Which lead me then to think YEAR. I'm coming up on it. The big one year mark. Others are making plans for their one year old to eat their cake and make a huge mess. Getting a one year photo shoot. Planning a themed party because they can already tell baby loves curious george so much. And I don't know what we'll do but its just as important to me as it is to them that my sons were born a year ago. But it might not be as important to some. This all makes sense. And the pain of the wound and the pound of my heart are in sync as I lay sleepless another night this year.

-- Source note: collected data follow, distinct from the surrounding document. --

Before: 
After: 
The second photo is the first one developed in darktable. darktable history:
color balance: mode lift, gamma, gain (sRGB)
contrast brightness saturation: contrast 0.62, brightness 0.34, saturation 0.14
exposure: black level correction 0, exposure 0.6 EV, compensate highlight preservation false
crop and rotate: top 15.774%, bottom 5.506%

And when you see me the next day, my hair is done and I'm functioning fine. Though I dabble in the land of the ones who have passed I am living and breathing and fine. I mean it. FINE. I'm okay. I'm good. I look forward to things, I have started a home business, I have plans and a future. We love the stage Hayley is at, I've been doing this really neat puzzle during my down time, we can't wait for all this snow to melt, we take pictures, we play music all of the time, we do chores and diet and splurge for some junk food and a movie once a week. We fight and complain over things so trivial in a day. We run late and rush. We enjoy church and friends and lead a small group and have games nights.
On the outside and on the inside its okay. It's just the boys are interwoven in a day... in a thing I say or don't say to someone. In what I have to wear now to avoid pressure on a scar. In my parenting choices. In my smile and in my tears. In a squeeze of the hand or exit from a room if things come up that I'm not ready for. In a song and in a goofy dance with Hayley. They're here and I am bereaved and there's no end to this. And I am okay with that. As long as I live, their memory can't die.
2 comments:
I love reading your writing. Thank you for sharing your heart.
Maybe speak with your pastor....it nice when on Mother's Day Sunday they celebrate all women, mothers with living children, those who are bereaved and those dream of being mothers.....for I know first hand that mother's days is difficult for us bereaved and for the infertile.